** Exercise description **
All entries that follow are to be written out verbatim.

**** Supplied records ****

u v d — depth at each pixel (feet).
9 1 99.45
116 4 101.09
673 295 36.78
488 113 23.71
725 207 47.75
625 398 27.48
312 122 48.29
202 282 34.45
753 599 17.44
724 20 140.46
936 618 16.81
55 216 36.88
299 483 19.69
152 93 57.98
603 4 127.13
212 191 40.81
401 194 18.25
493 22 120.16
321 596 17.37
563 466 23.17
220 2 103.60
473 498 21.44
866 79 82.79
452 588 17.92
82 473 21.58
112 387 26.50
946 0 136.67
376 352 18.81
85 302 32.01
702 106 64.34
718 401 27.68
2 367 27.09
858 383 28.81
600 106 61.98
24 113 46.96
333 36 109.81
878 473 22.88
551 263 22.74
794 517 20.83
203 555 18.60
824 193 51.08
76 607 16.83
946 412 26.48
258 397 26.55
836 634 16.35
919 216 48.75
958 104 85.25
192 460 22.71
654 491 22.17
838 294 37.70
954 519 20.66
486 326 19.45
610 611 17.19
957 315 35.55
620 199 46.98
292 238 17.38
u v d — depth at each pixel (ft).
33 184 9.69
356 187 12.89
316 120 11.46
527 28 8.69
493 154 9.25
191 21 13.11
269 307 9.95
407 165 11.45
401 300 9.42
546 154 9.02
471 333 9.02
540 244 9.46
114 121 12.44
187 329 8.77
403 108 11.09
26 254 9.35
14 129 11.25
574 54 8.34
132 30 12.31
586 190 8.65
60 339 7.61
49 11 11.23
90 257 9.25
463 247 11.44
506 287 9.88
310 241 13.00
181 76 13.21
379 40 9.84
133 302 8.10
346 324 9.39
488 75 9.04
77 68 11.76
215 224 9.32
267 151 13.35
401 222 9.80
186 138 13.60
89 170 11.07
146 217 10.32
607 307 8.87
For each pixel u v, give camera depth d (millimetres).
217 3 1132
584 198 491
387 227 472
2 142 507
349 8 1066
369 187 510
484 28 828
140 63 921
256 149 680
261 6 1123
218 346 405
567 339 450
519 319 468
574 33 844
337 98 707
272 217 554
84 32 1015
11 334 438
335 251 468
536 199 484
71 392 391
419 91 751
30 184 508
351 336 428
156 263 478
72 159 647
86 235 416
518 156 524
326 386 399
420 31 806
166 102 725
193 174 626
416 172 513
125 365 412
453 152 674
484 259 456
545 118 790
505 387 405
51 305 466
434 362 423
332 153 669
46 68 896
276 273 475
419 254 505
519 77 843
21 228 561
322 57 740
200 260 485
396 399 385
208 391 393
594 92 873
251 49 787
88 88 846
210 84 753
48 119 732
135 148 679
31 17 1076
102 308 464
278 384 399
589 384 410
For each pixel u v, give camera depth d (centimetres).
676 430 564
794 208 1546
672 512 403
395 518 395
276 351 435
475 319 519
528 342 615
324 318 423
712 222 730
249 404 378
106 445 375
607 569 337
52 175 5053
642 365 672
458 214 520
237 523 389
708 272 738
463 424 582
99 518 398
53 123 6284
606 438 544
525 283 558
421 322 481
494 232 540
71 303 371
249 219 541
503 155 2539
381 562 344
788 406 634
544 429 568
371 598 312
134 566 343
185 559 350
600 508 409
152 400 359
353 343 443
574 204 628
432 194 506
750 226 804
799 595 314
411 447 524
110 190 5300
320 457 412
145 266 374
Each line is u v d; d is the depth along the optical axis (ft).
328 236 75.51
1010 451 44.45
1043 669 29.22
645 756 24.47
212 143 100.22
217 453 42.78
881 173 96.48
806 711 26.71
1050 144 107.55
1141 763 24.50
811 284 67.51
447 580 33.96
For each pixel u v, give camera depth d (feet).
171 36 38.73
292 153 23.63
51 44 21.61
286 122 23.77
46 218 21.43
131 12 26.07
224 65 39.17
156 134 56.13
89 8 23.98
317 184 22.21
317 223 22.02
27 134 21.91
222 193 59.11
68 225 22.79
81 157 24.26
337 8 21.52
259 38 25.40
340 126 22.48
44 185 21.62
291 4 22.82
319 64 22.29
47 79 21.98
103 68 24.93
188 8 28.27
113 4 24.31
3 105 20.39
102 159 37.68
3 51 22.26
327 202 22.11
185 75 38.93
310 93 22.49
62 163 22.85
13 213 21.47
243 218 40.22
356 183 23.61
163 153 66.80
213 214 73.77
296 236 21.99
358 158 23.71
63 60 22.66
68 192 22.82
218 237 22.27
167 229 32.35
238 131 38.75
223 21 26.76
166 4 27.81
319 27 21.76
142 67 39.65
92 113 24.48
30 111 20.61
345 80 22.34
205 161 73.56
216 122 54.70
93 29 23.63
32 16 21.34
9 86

****

** Written answer **
u v d — depth at each pixel (feet).
9 1 99.45
116 4 101.09
673 295 36.78
488 113 23.71
725 207 47.75
625 398 27.48
312 122 48.29
202 282 34.45
753 599 17.44
724 20 140.46
936 618 16.81
55 216 36.88
299 483 19.69
152 93 57.98
603 4 127.13
212 191 40.81
401 194 18.25
493 22 120.16
321 596 17.37
563 466 23.17
220 2 103.60
473 498 21.44
866 79 82.79
452 588 17.92
82 473 21.58
112 387 26.50
946 0 136.67
376 352 18.81
85 302 32.01
702 106 64.34
718 401 27.68
2 367 27.09
858 383 28.81
600 106 61.98
24 113 46.96
333 36 109.81
878 473 22.88
551 263 22.74
794 517 20.83
203 555 18.60
824 193 51.08
76 607 16.83
946 412 26.48
258 397 26.55
836 634 16.35
919 216 48.75
958 104 85.25
192 460 22.71
654 491 22.17
838 294 37.70
954 519 20.66
486 326 19.45
610 611 17.19
957 315 35.55
620 199 46.98
292 238 17.38
u v d — depth at each pixel (ft).
33 184 9.69
356 187 12.89
316 120 11.46
527 28 8.69
493 154 9.25
191 21 13.11
269 307 9.95
407 165 11.45
401 300 9.42
546 154 9.02
471 333 9.02
540 244 9.46
114 121 12.44
187 329 8.77
403 108 11.09
26 254 9.35
14 129 11.25
574 54 8.34
132 30 12.31
586 190 8.65
60 339 7.61
49 11 11.23
90 257 9.25
463 247 11.44
506 287 9.88
310 241 13.00
181 76 13.21
379 40 9.84
133 302 8.10
346 324 9.39
488 75 9.04
77 68 11.76
215 224 9.32
267 151 13.35
401 222 9.80
186 138 13.60
89 170 11.07
146 217 10.32
607 307 8.87
For each pixel u v, give camera depth d (millimetres).
217 3 1132
584 198 491
387 227 472
2 142 507
349 8 1066
369 187 510
484 28 828
140 63 921
256 149 680
261 6 1123
218 346 405
567 339 450
519 319 468
574 33 844
337 98 707
272 217 554
84 32 1015
11 334 438
335 251 468
536 199 484
71 392 391
419 91 751
30 184 508
351 336 428
156 263 478
72 159 647
86 235 416
518 156 524
326 386 399
420 31 806
166 102 725
193 174 626
416 172 513
125 365 412
453 152 674
484 259 456
545 118 790
505 387 405
51 305 466
434 362 423
332 153 669
46 68 896
276 273 475
419 254 505
519 77 843
21 228 561
322 57 740
200 260 485
396 399 385
208 391 393
594 92 873
251 49 787
88 88 846
210 84 753
48 119 732
135 148 679
31 17 1076
102 308 464
278 384 399
589 384 410
For each pixel u v, give camera depth d (centimetres).
676 430 564
794 208 1546
672 512 403
395 518 395
276 351 435
475 319 519
528 342 615
324 318 423
712 222 730
249 404 378
106 445 375
607 569 337
52 175 5053
642 365 672
458 214 520
237 523 389
708 272 738
463 424 582
99 518 398
53 123 6284
606 438 544
525 283 558
421 322 481
494 232 540
71 303 371
249 219 541
503 155 2539
381 562 344
788 406 634
544 429 568
371 598 312
134 566 343
185 559 350
600 508 409
152 400 359
353 343 443
574 204 628
432 194 506
750 226 804
799 595 314
411 447 524
110 190 5300
320 457 412
145 266 374
Each line is u v d; d is the depth along the optical axis (ft).
328 236 75.51
1010 451 44.45
1043 669 29.22
645 756 24.47
212 143 100.22
217 453 42.78
881 173 96.48
806 711 26.71
1050 144 107.55
1141 763 24.50
811 284 67.51
447 580 33.96
For each pixel u v, give camera depth d (feet).
171 36 38.73
292 153 23.63
51 44 21.61
286 122 23.77
46 218 21.43
131 12 26.07
224 65 39.17
156 134 56.13
89 8 23.98
317 184 22.21
317 223 22.02
27 134 21.91
222 193 59.11
68 225 22.79
81 157 24.26
337 8 21.52
259 38 25.40
340 126 22.48
44 185 21.62
291 4 22.82
319 64 22.29
47 79 21.98
103 68 24.93
188 8 28.27
113 4 24.31
3 105 20.39
102 159 37.68
3 51 22.26
327 202 22.11
185 75 38.93
310 93 22.49
62 163 22.85
13 213 21.47
243 218 40.22
356 183 23.61
163 153 66.80
213 214 73.77
296 236 21.99
358 158 23.71
63 60 22.66
68 192 22.82
218 237 22.27
167 229 32.35
238 131 38.75
223 21 26.76
166 4 27.81
319 27 21.76
142 67 39.65
92 113 24.48
30 111 20.61
345 80 22.34
205 161 73.56
216 122 54.70
93 29 23.63
32 16 21.34
9 86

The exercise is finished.